At our Vietnam factories, workers are facing longer summer seasons with multiple consecutive days topping 100 degrees. To combat sweltering temperatures, they’ve set up a constant supply of portable water, ventilation fans and water sprays to cool the factory roof, individual fans for each employee, the planting of more high trees and internal disaster committees. Emotional stresses from home—low crop yields, children forced to stay home from school on hotter days—filter into the work day, too.
It’s this kind of feedback loop that’ll guide our initiative. In coordinating with our field managers, factory owners and the sustainability team here in the US, we’re focusing on what the workers actually need to protect our factories—their source of income—from damage they’re set to face.
“We really want to involve workers more in telling us about their lives and what they do in these periods when they’re unable to get to work,” Katz says. “We want to hear their voice and concentrate our programs closer to them.”
Drafting the plan
We’re launching this pilot program with surveys using outside experts and supply partners to learn about the ways in which climate change is already impacting workers’ lives. We’ll then use that information to build data that dictates where we focus our time and investment. To start, we’ll initiate solutions with a few suppliers—as recommended by local communities—and scale the program up over time. The larger goal? Share our lessons to help others in this sector make similar changes for their supply chains.
“We know [these impacts are] happening,” says Chacon. “We just need to understand the severity and needs.”
She saw a similar pattern when visiting central India last October and meeting with farmers who help grow much of the cotton used in our apparel. The weather is changing, and the farmers are worried. Heavy downpours followed by long dry spells are negatively impacting crop yield and ushering in pest problems that can affect the health of the cotton plants. Naturally, that means the farmers’ incomes suffer, too.
To that end, Patagonia has been participating in worldwide pilots to help form the Regenerative Organic Certification standard, which was first introduced in 2018. Two of these programs encompass more than 160 Indian farmers growing cotton for Patagonia. The goal is to better understand which practices, like cover cropping and no tilling, are most suitable for different soil types and climates.
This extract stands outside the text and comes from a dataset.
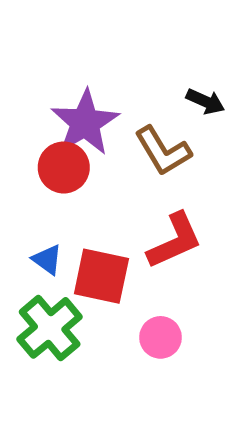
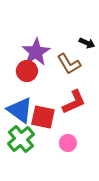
blue triangle: (47, 260) -> (20, 110), size x2.0

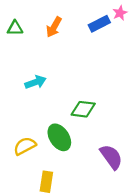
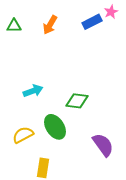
cyan arrow: (36, 82) -> (33, 91), moved

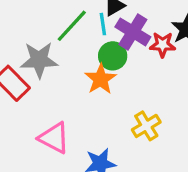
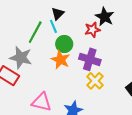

Things look a bit different in the US. Extreme weather events are becoming more frequent here, too, but the existence of government emergency funds, expansive infrastructure and the access to home insurance means some of us have more robust ways to bounce back. But the thing about climate change is that no one is 100 percent immune. NASA reports that in the US, the number of hotter days has been increasing since 1950. Wildfires larger than 1,000 acres happen almost five times more frequently as in the 1970s, according to research from the University of California, Merced. We felt that burn right here at Patagonia headquarters during the 2017 Thomas Fire, which scorched 100,000 acres in just two days, including five of our team members’ homes. It also forced about half of our workforce in Ventura to evacuate their homes for weeks on end.
“If we’re experiencing this here, imagine what developing countries are experiencing,” Chacon says. “We have resources, modern infrastructure and home insurance. I can’t even imagine.”